= Mary Louise St. John =

Benedictine nun

Sister Mary Louise St. John, O.S.B. (March 13, 1943 – September 14, 2003), was a Benedictine nun and a member of the Benedictine Sisters of Erie, Pennsylvania. She was an advocate for the rights of people with physical disabilities, as well as for the gay community.

==Life==
Born on March 13, 1943, in Glens Falls, New York, Mary Louise St. John was a daughter of Joseph St. John and Alvarez DeMarsh. She had two sisters, Maria and Murial. As a child she developed muscular dystrophy, a lifelong condition. Her mother had to fight to provide her with a decent education due to the discrimination children with disabilities faced.

In 1970, Mary Louise St. John entered the Benedictine Sisters of Jesus Crucified at their now-defunct Regina Mundi Priory in Devon, Pennsylvania. It was an enclosed religious order dedicated to making the contemplative life possible for women with physical disabilities. In 1978, she transferred to the Erie Benedictine congregation and professed her perpetual monastic vows at their motherhouse, Mount St. Benedict, in 1982.

St. John worked as a cytotechnologist at Regina Mundi in Devon from 1974 to 1976 and as a tutor there from 1976 to 1978. She also tutored students at Mount St.

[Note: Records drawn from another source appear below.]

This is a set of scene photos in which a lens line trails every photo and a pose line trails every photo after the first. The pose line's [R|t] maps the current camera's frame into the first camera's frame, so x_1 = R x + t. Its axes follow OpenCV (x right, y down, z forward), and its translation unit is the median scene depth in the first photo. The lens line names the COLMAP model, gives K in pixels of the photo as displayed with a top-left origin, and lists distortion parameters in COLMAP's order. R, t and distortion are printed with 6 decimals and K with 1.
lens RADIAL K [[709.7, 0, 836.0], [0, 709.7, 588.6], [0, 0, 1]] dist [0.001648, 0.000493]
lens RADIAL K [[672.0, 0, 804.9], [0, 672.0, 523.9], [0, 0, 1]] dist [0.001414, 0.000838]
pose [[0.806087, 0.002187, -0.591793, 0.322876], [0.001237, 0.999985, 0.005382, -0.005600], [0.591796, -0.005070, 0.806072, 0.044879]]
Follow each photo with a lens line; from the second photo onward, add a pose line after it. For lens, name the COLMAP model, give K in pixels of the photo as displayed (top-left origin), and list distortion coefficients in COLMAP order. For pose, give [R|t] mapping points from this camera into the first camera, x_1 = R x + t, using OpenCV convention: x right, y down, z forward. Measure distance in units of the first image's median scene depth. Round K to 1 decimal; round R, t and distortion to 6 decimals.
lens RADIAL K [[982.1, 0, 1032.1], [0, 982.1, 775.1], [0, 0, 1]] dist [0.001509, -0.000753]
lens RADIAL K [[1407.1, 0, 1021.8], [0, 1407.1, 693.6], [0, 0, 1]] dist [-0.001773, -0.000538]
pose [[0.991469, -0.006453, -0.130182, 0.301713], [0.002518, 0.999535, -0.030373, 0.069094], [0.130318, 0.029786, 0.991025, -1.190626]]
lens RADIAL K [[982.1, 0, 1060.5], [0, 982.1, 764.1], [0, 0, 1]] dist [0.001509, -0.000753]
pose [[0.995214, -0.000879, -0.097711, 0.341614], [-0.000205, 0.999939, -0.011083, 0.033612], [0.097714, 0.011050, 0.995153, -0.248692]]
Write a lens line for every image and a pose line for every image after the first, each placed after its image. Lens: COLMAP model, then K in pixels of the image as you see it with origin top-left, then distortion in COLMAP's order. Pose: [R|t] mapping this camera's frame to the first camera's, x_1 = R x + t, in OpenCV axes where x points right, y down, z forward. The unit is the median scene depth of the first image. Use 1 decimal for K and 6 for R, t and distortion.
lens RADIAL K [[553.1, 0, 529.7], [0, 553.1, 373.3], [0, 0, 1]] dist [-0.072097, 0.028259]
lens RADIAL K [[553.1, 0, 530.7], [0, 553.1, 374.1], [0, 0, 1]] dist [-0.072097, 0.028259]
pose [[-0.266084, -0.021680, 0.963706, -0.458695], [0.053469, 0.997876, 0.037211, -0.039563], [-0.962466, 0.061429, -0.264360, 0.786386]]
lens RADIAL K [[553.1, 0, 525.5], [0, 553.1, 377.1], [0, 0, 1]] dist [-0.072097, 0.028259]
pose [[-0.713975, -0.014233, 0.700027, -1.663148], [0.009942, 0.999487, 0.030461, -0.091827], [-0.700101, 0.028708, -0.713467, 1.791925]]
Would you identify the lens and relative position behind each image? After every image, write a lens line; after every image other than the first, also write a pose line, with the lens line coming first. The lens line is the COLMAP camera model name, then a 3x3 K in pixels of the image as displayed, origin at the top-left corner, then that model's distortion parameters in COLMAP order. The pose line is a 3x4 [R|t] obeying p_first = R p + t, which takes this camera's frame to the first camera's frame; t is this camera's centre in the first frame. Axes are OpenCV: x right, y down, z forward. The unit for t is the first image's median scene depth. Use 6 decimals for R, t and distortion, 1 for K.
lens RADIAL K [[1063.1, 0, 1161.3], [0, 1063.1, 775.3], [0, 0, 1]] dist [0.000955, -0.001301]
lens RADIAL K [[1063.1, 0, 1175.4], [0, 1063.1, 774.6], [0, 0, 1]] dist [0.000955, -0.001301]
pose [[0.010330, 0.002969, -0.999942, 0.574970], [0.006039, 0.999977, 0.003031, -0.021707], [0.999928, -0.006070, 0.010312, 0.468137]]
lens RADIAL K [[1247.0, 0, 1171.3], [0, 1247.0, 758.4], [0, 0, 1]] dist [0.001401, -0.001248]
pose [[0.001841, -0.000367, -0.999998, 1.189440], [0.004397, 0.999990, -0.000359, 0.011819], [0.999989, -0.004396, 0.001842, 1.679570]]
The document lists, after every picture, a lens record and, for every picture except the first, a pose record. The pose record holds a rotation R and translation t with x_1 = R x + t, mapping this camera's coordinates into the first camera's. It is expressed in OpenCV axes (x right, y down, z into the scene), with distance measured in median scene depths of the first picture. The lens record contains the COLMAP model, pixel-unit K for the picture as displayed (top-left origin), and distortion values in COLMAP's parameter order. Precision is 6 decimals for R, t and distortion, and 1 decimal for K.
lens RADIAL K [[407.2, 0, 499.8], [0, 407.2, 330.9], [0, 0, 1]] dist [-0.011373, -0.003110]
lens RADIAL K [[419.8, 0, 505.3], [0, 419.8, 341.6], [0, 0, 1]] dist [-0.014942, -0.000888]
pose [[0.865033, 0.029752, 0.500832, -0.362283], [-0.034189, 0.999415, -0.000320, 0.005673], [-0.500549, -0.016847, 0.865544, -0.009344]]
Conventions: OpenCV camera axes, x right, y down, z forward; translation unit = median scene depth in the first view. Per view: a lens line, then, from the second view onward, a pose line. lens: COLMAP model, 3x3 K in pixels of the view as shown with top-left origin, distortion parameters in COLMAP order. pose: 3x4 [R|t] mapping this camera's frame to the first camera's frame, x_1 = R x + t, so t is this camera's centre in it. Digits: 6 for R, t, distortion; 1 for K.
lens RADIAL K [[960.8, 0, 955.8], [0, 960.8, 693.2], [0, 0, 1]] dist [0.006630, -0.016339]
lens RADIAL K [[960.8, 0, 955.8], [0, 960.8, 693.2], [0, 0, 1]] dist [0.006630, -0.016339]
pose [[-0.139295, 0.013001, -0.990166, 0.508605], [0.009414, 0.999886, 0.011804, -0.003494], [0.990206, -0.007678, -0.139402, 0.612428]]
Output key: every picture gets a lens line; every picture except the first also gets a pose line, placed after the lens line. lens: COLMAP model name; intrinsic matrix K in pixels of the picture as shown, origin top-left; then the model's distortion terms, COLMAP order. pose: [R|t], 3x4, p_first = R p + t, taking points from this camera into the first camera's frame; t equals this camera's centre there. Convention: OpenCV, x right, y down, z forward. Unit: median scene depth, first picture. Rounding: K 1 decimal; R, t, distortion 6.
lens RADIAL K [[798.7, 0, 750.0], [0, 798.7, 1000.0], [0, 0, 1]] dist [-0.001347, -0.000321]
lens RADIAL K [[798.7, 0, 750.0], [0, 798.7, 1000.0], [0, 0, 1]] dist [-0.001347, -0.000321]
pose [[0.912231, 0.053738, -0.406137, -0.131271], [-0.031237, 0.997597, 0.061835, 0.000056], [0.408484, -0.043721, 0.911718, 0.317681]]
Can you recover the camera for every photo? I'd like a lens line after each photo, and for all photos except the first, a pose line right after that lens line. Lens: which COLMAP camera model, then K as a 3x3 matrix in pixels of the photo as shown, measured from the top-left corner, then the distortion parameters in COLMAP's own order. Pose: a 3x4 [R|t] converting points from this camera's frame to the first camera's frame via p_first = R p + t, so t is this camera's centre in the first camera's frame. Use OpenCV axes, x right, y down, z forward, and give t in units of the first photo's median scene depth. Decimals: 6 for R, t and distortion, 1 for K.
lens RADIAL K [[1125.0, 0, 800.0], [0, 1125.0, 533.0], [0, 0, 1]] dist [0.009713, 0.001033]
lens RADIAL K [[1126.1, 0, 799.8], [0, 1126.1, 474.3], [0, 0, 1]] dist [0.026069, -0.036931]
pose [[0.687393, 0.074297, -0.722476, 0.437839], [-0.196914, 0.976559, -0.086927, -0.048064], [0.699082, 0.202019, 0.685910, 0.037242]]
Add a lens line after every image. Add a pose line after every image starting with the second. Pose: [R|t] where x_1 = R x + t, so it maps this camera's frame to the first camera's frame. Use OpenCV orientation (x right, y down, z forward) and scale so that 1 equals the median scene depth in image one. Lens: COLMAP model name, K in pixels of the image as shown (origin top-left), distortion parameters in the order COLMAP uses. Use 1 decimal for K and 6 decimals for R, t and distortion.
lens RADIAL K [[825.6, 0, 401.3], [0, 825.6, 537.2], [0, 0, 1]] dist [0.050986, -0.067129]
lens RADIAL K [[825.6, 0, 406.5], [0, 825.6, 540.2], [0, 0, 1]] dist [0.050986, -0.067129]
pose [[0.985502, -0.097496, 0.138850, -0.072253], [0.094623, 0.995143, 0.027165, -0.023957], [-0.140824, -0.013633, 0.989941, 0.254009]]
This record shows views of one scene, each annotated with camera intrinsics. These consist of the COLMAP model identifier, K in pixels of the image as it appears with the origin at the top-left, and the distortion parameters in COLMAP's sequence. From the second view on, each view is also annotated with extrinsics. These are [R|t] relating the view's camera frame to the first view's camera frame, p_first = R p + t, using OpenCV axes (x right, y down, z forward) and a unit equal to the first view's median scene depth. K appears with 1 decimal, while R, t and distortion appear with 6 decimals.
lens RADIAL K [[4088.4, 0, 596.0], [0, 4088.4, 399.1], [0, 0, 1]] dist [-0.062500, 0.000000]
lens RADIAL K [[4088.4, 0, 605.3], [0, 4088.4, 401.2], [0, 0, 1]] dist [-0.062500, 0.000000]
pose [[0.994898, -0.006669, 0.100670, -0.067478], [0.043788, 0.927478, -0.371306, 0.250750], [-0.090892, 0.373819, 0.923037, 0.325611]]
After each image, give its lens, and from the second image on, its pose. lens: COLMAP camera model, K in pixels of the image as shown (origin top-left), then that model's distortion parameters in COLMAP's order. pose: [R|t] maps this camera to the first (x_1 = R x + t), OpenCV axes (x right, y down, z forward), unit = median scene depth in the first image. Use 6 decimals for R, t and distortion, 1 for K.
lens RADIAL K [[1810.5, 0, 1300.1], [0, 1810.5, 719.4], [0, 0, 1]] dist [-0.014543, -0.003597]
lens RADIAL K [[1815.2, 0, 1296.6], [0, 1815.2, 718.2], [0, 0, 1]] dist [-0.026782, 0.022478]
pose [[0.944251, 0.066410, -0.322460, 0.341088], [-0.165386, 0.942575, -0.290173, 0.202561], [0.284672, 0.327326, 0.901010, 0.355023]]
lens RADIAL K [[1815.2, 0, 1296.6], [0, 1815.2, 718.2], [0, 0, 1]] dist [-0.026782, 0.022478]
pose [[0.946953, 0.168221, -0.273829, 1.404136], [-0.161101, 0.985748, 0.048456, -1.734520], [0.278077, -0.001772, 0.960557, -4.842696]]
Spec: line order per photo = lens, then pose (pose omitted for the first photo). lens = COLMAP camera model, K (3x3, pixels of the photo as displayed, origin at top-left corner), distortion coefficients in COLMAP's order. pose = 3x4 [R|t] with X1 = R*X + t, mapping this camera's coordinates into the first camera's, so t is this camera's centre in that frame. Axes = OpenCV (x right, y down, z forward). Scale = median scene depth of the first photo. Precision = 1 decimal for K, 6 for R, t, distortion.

Benedict from 1979 to 1983, served as the business manager of the monastery's Benet Press from 1980 to 1985 and had ministered as a retreat guide and spiritual companion to gays and lesbians since 1985.

St. John was an advocate for the rights of people with physical disabilities, as well as the gay community while serving on the board of directors of Community Resources for Independence in Erie. She helped create the Womynspace Coffeehouse in 1989, and she spoke at the 1998 Erie Gay Pride Rally.

In 1989, St. John attended a conference in Garrison, New York on "homosexuality among priests, nuns and religious brothers". While at the conference, she spoke on a panel, during which she said "to alienate my lesbian identity from the identity of the Godness within me would be to dismember myself". However, St. John clarified she did keep her vow of celibacy.

==Death==
Sister Mary Louise died on September 14, 2003, at the age of 60, from complications of muscular dystrophy.